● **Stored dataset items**
BEGIN
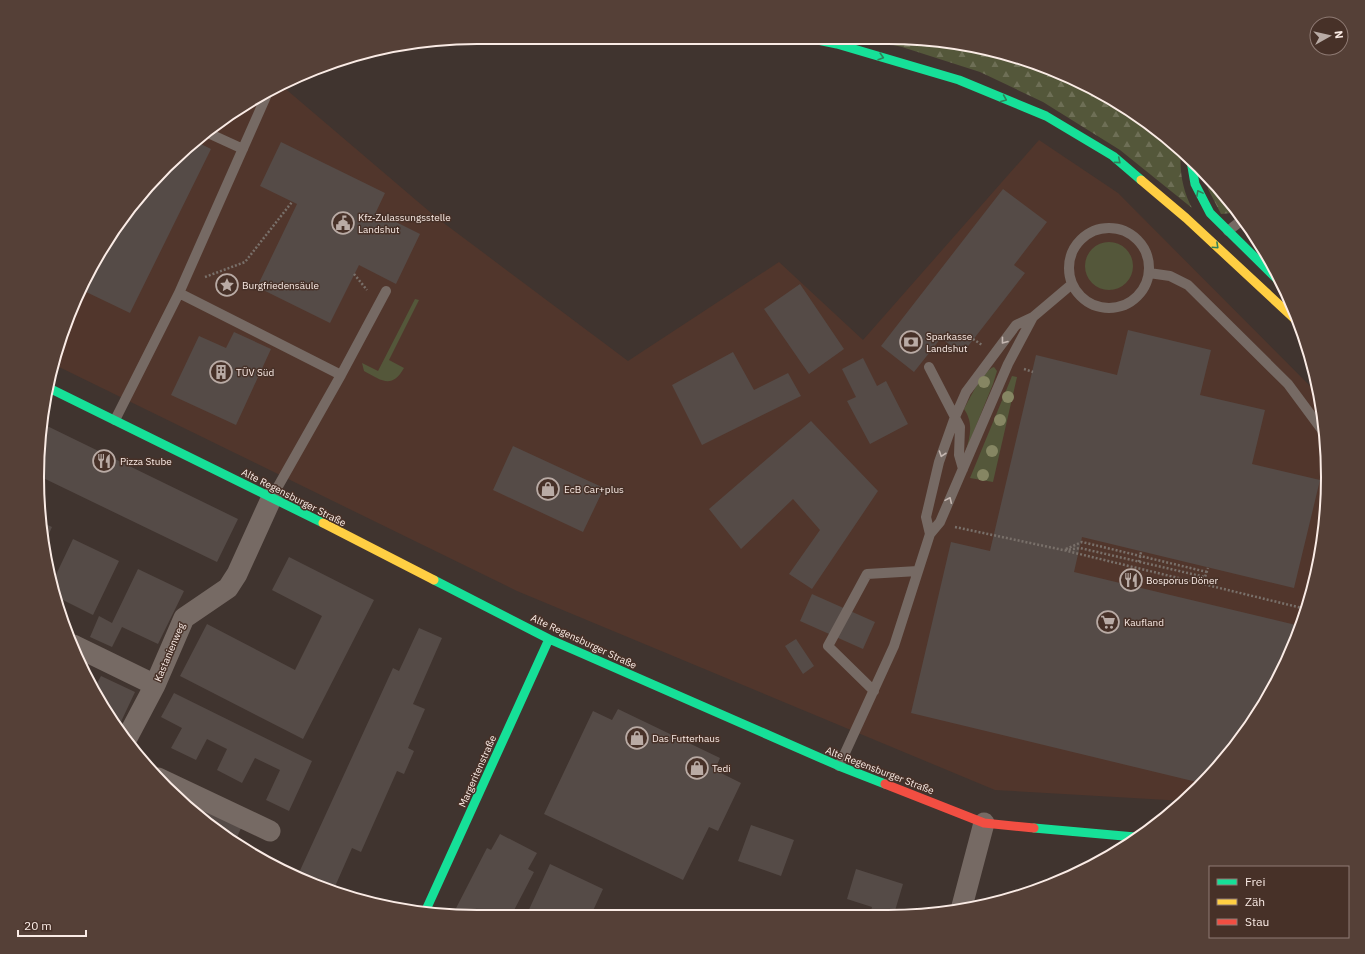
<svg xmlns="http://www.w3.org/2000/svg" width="1365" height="954" font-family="'IBM Plex Sans',sans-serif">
<defs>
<pattern id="forest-firs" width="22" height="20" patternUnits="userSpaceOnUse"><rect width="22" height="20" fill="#54573a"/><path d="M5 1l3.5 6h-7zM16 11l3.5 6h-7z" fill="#6e6f56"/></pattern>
</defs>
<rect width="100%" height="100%" fill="#40342f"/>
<path fill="#51362c" d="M281,85L437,218L628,361L779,262L863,340L1039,140L1118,193L1318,394L1324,419L1327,506L1313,591L1283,671L1237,745L1185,801L995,790L517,591L55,365L71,308L96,257L146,187L233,111Z"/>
<path fill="#54573a" d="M1085 266a24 24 0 1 1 48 0a24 24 0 1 1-48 0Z
M415,299L419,300L389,360L404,368C392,389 382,381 364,371L362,363L378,371Z
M994,367L997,371L993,384L965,453C970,438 974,423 964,409C970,398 983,370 994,367Z
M1012,376L1017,377L993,482L970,478Z"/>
<path fill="url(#forest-firs)" d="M859,37H889L974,46L1056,70L1108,96L1156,128L1181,151C1179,171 1183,191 1192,208L1120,150L1043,102L980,72L902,47Z
M1206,175L1219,187L1236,211L1232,213L1221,214L1208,189Z"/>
<path fill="#554b47" d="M197,142L211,149L130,313L80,289L96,257L146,187Z
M281,142L385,193L376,212L420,234L396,284L359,265L330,323L257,287L297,204L260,186Z
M1003,189L1047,222L1014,265L1025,273L962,354L941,338L914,372L881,346Z
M800,284L844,349L809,374L764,309Z
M1128,330L1211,350L1200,395L1265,410L1252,464L1320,480L1294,588L1082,537L1074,572L1300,626L1283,671L1237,745L1201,783L911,713L951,542L990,551L1036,355L1117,375Z
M234,332L271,349L236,425L171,395L199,336L226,348Z
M733,352L754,390L788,373L801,396L702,445L672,385Z
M863,358L877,386L886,381L908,424L870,444L847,401L856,397L842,369Z
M811,421L878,491L812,589L789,574L820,530L793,499L741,549L709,509Z
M41,423L238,519L217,562L37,475Z
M513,446L604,488L583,532L493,490Z
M41,522L52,527L44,545Z
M73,539L119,561L93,615L57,597L52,583Z
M289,557L374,600L303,739L180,676L207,624L295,670L322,616L272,590Z
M138,569L184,591L158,644L122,627L112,647L90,637L99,616L112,623Z
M812,594L875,622L863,649L800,621Z
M419,628L442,638L413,704L425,709L408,748L414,751L404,774L397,771L361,852L352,848L333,891L297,877L393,668L399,671Z
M796,639L814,666L803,674L785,646Z
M101,676L135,692L119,726L94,689Z
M174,693L312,761L289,811L266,800L280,770L255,758L242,783L217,770L227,749L207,739L196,760L171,748L182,728L161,717Z
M618,709L720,758L715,770L741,783L718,831L709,827L683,880L544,814L593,711L612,720Z
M182,800L241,828L235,842L209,826Z
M751,825L794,840L781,876L738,861Z
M500,834L537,853L528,869L534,872L511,916H452L487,848L491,850Z
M550,864L603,889L591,915L526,916Z
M856,869L903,884L894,914H870L872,907L847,899Z"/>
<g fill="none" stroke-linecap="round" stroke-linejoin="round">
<path stroke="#79706a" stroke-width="2.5" stroke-dasharray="2 2" stroke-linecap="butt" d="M354,274L367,290
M205,277L245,262L292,202
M973,339L982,345
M1024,369L1033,372
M955,527L1063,550L1306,609
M1066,549L1082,542L1207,572
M1065,550L1080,548L1205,577L1208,568
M1139,562L1141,552"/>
<path stroke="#766a64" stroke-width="10" d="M208,133L243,149
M1069 268a40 40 0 1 1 80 0a40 40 0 1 1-80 0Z
M1228,231L1242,220
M1149,273L1170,276L1188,285L1288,384L1325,434
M179,293L268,92
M929,367L960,427L959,455L963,469
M341,375L386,291
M115,420L179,293L341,375L272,497
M930,534L926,517L939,462L955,417L966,392L1016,325L1033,317L1072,284
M874,691L828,646L867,574L918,571
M839,766L894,646L930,534L940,522L1008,364L1033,317"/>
<path stroke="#766a64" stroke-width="21" d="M73,645L155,685
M127,738L155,685L184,618L228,588L237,574L272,497
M158,778L270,831
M961,910L984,823"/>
<path stroke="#16e098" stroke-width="9" d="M803,37L837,44L959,80L1046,116L1113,156L1141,180
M1191,161L1195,184L1210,213L1281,283
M49,388L323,523
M434,580L549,639L839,766L885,784
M1034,828L1135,837
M425,912L549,639"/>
<path stroke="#ffcf43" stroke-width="9" d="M1141,180L1186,218L1299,323
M323,523L434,580"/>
<path stroke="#f24e42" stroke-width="9" d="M885,784L984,823L1034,828"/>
</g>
<g fill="#868663">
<circle cx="984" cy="382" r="6"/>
<circle cx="1008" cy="397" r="6"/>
<circle cx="1000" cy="420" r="6"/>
<circle cx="992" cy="451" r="6"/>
<circle cx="983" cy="475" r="6"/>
</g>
<defs><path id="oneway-chevron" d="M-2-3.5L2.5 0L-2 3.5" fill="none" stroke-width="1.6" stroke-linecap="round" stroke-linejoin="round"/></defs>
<g stroke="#31805a">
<use href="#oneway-chevron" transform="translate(881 57) rotate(17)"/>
<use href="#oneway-chevron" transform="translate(1004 99) rotate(23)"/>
<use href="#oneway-chevron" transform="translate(1118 161) rotate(40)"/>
<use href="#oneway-chevron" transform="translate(1199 193) rotate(-118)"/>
<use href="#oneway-chevron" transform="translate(1216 246) rotate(43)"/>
</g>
<g stroke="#c5b7b1">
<use href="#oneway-chevron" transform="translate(1004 341) rotate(128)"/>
<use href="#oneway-chevron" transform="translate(942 454) rotate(109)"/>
<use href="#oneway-chevron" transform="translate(949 500) rotate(-66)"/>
</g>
<defs>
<g id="civic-ring" transform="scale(1.15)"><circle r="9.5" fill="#473128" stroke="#b9aba5" stroke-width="1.5"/><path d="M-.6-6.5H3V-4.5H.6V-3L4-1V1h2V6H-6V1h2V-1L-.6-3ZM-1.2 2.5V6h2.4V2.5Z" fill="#b9aba5"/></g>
<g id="sight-ring" transform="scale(1.15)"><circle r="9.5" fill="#473128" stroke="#b9aba5" stroke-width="1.5"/><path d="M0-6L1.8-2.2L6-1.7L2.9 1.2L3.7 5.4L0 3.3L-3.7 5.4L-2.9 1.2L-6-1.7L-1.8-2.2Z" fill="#b9aba5"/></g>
<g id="bank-ring" transform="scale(1.15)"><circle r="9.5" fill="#473128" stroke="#b9aba5" stroke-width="1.5"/><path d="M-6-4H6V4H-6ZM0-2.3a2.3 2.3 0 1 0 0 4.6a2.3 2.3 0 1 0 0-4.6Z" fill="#b9aba5"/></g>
<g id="building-ring" transform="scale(1.15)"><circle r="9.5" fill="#473128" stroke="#b9aba5" stroke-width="1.5"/><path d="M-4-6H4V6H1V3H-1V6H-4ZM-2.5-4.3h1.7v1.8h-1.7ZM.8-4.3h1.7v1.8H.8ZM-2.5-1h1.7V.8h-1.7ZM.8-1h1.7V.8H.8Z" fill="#b9aba5"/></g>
<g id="restaurant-ring" transform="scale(1.15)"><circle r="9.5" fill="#473128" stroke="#b9aba5" stroke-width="1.5"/><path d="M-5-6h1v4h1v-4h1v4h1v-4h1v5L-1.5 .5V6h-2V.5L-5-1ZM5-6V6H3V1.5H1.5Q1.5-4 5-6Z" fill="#b9aba5"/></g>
<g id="shop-ring" transform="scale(1.15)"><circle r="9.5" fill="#473128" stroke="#b9aba5" stroke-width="1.5"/><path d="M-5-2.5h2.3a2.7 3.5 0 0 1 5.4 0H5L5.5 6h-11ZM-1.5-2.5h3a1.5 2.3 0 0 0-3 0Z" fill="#b9aba5"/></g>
<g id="supermarket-ring" transform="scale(1.15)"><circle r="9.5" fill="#473128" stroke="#b9aba5" stroke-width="1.5"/><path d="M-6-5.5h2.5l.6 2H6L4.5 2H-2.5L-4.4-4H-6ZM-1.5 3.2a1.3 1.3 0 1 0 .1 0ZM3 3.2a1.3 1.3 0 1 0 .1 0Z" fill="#b9aba5"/></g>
</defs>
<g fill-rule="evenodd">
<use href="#civic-ring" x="343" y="223"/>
<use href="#sight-ring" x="227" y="285"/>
<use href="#bank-ring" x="911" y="342"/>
<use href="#building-ring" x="221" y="372"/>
<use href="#restaurant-ring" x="104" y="461"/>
<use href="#shop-ring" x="548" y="489"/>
<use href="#restaurant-ring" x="1131" y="580"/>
<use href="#supermarket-ring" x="1108" y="622"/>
<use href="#shop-ring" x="637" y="738"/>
<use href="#shop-ring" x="697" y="768"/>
</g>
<g text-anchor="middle" stroke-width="3" stroke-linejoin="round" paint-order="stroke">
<g font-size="10" fill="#faebe5" stroke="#473128" text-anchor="start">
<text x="358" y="221">Kfz-Zulassungsstelle<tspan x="358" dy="12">Landshut</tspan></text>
<text x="242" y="289">Burgfriedensäule</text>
<text x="926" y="340">Sparkasse<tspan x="926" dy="12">Landshut</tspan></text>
<text x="236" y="376">TÜV Süd</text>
<text x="120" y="465">Pizza Stube</text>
<text x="564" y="493">EcB Car+plus</text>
<text x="1146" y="584">Bosporus Döner</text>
<text x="1124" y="626">Kaufland</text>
<text x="652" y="742">Das Futterhaus</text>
<text x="712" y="772">Tedi</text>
</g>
<g font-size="10" fill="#faebe5" stroke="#473128">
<text transform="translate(294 497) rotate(27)" y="4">Alte Regensburger Straße</text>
<text transform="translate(584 641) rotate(25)" y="4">Alte Regensburger Straße</text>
<text transform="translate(169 652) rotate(-67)" y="4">Kastanienweg</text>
<text transform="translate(880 770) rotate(21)" y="4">Alte Regensburger Straße</text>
<text transform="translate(477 771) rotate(-66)" y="4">Margeritenstraße</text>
</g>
</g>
<path d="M0 0H1365V954H0ZM477 44H888A433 433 0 0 1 1321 477V477A433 433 0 0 1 888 910H477A433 433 0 0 1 44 477V477A433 433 0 0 1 477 44Z" fill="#554037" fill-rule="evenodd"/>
<path fill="none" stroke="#faebe5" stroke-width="2" d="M477 44H888A433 433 0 0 1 1321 477V477A433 433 0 0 1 888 910H477A433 433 0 0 1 44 477V477A433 433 0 0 1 477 44Z"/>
<rect x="1209" y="866" width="140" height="72" fill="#473128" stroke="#8f7b74"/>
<rect x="1217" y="879" width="20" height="6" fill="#16e098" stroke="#8f7b74"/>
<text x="1245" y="886" font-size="12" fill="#faebe5">Frei</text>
<rect x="1217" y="899" width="20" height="6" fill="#ffcf43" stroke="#8f7b74"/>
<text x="1245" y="906" font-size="12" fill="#faebe5">Zäh</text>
<rect x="1217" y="919" width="20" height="6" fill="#f24e42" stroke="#8f7b74"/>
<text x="1245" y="926" font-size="12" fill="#faebe5">Stau</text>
<g transform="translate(1329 36) rotate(82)"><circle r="19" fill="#473128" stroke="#8f7b74"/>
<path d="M0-3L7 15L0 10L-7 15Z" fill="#b9aba5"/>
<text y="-6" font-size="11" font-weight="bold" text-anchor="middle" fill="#faebe5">N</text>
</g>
<path d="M18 930v6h68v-6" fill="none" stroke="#faebe5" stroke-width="2"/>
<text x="24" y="930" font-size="12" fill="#faebe5" stroke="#473128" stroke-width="3" paint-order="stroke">20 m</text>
</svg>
END
● **Work instructions**
Write out every line of the entries that holds the word "middle".

● **Result**
<g text-anchor="middle" stroke-width="3" stroke-linejoin="round" paint-order="stroke">
<text y="-6" font-size="11" font-weight="bold" text-anchor="middle" fill="#faebe5">N</text>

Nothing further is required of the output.